Given text>
>> Start
M&As and Changing Biodiesel Market Conditions

January 2, 2018

BY Adam Hertzke and Joshua Andrews

As is well-known by now, the much-anticipated renewable volume obligations (RVO) under the Renewable Fuel Standard were published Nov. 30 and responses from the biodiesel industry generally ranged from guarded acceptance to outright disappointment. While the RVO for biodiesel is known, there are a number of other macroeconomic and political issues at hand that could impact the industry in the foreseeable future—including tax reform, the biodiesel tax credit, trade policy (including antidumping and countervailing duties), and the economy. Here, we will not attempt to predict the likelihood of those items or their impact on the biodiesel industry; instead, we will take a brief look at possible implications to biodiesel mergers and acquisitions (M&A)—assuming the industry breaks out of the status quo. 

Industry participants generally understand the M&A process in current market conditions, but how might it change if conditions materially improve or regress? If industry conditions materially improve, M&A deals typically change in the following ways:

• Transaction timelines typically become more compressed and deals are more likely to close. Buyers and sellers, excited by the prospect of doing a deal, typically move faster and get to closing.

• Generally, an increased portion of the purchase price is paid in cash at closing (i.e., there will be less consideration contingent on the post-closing performance of the asset or other metrics).

• Buyers are eager to put capital to work and are generally more accepting of commercial risk. This usually means that business and legal negotiations are more streamlined and less confrontational. 

• It is easier to keep stakeholders on board—there is decreased risk of unhappy equityholders, lenders, employees, vendors and customers.

• Unsolicited offers become more common. As buyers become more enthusiastic about the prospects of the industry, they typically become more aggressive in seeking out deals. The target of an unsolicited offer can sometimes find itself unprepared to respond quickly, putting itself at a disadvantage (at least initially).

If industry conditions worsen, the inverse of the foregoing changes generally occur, but a few points probably warrant more discussion.

Many times distressed sellers allow their financial or operational condition to deteriorate to the point that interested buyers either become uninterested after they “look under the hood” or gain tremendous leverage based on the seller’s condition. As a result, deals with a distressed seller often take longer to complete and negotiations are much more difficult. Sellers who could eventually fall into this category are well-advised to develop a game plan early in an effort to head off some of the potential negative consequences.

Unless the seller has an investment bank or broker engaged, the process of selling a distressed company is typically more chaotic, fractured and subject to greater risk that the process will break down. Negotiating through difficult issues is time-consuming, and with distressed sellers there are typically more difficult issues to address. If a plant has been idled, a buyer’s due-diligence process is often much longer and more detailed. In addition to helping get a higher purchase price, bankers and brokers can add great value in keeping the sale process on track.
>> End
The tasks>
a) For the article on biodiesel mergers and acquisitions, decide whether each statement agrees with the article. Give yes or no, then quote the deciding words.
(i) When industry conditions improve, a larger share of the purchase price is paid in cash at closing.
(ii) The authors set out to predict how likely tax reform and trade policy are to affect the biodiesel industry.
(iii) A buyer's due diligence usually goes faster when the plant has been idled.
b) Reproduce the part of the biodiesel M&A article from "Unless the seller" to "process on track.".

Provided data>
>> Start
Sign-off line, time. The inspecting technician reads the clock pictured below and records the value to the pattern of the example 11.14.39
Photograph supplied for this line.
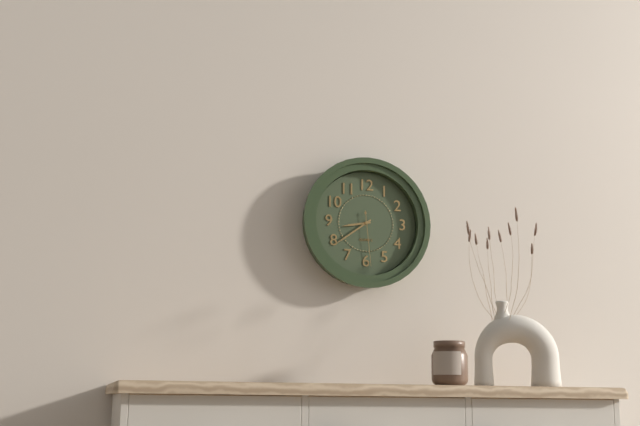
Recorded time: 8.39.29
>> End
Task-by-task answers>
a)
(i) Yes: "an increased portion of the purchase price is paid in cash at closing"
(ii) No: "we will not attempt to predict the likelihood of those items or their impact on the biodiesel industry"
(iii) No: "If a plant has been idled, a buyer’s due-diligence process is often much longer and more detailed."

b)
Unless the seller has an investment bank or broker engaged, the process of selling a distressed company is typically more chaotic, fractured and subject to greater risk that the process will break down. Negotiating through difficult issues is time-consuming, and with distressed sellers there are typically more difficult issues to address. If a plant has been idled, a buyer’s due-diligence process is often much longer and more detailed. In addition to helping get a higher purchase price, bankers and brokers can add great value in keeping the sale process on track.